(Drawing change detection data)

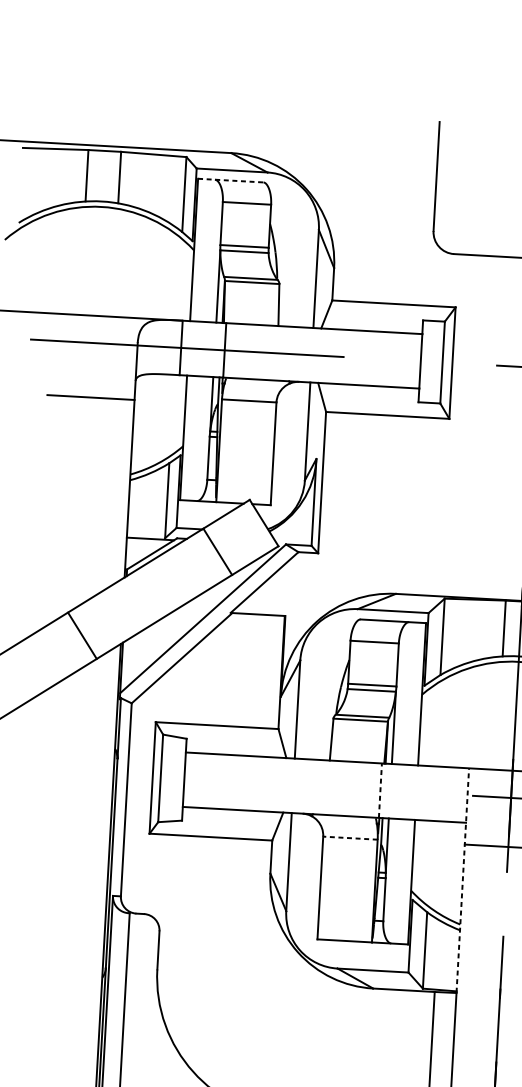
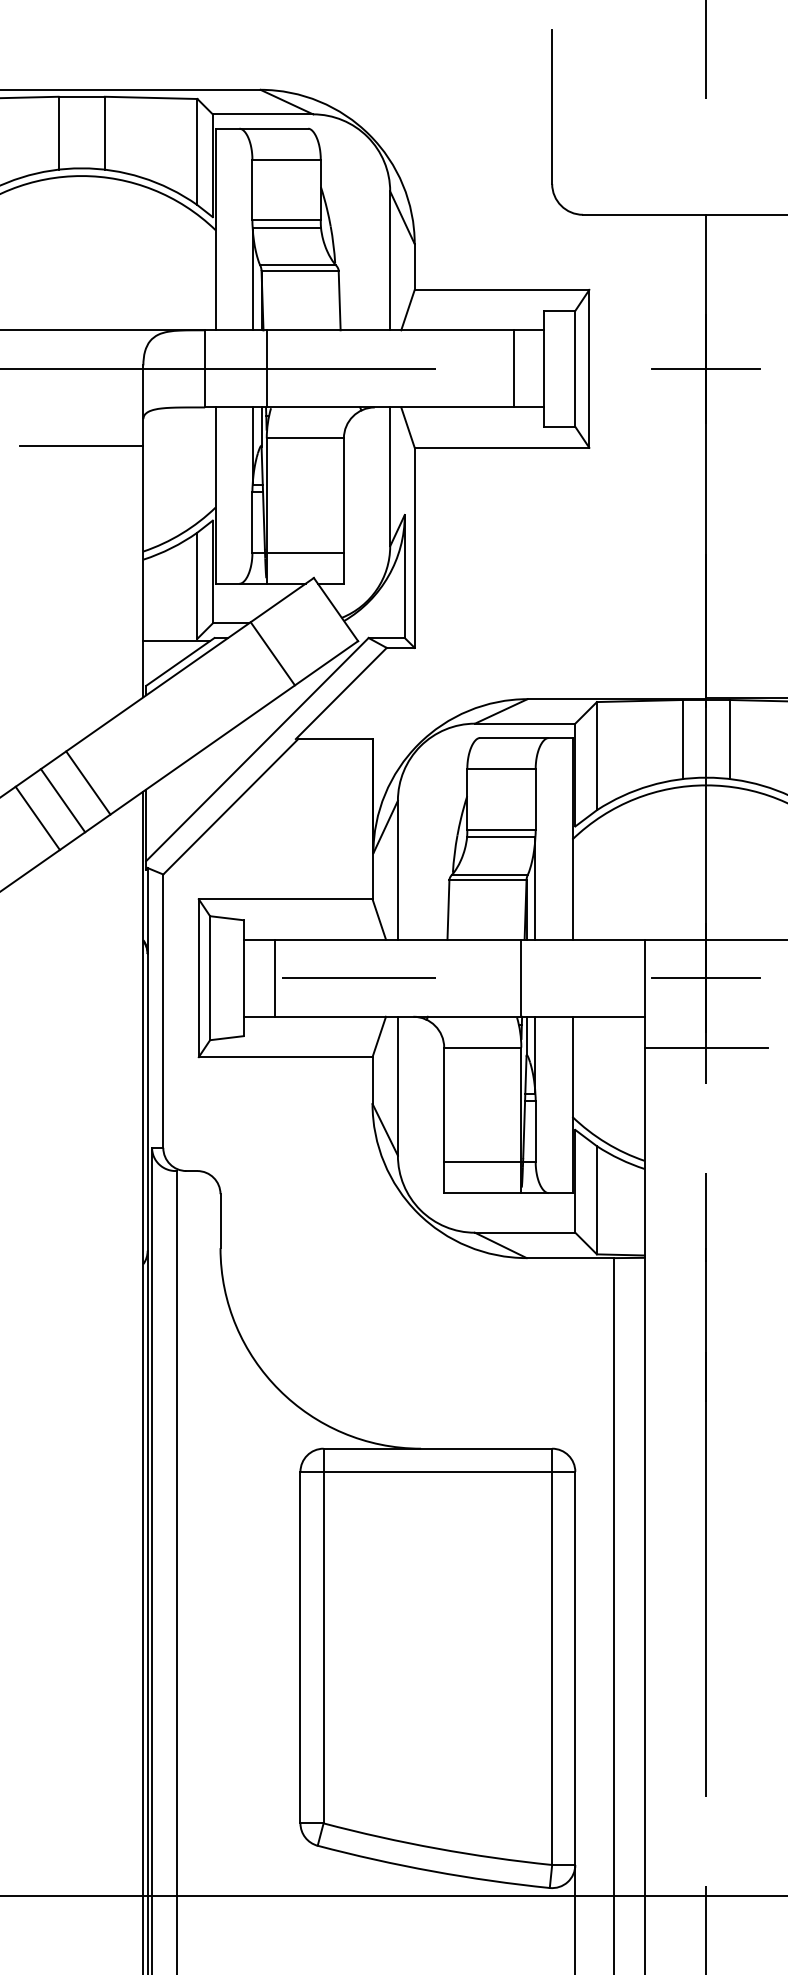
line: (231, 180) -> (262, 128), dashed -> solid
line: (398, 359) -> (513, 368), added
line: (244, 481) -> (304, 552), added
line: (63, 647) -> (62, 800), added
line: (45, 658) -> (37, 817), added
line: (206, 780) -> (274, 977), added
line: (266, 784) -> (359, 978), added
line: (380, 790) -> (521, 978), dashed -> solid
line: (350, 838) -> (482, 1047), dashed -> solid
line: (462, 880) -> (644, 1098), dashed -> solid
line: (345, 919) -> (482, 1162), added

[JOB ITEM]
Show the lines where the word "added" appears in the entries.

[RESPONSE BOX]
line: (398, 359) -> (513, 368), added
line: (244, 481) -> (304, 552), added
line: (63, 647) -> (62, 800), added
line: (45, 658) -> (37, 817), added
line: (206, 780) -> (274, 977), added
line: (266, 784) -> (359, 978), added
line: (345, 919) -> (482, 1162), added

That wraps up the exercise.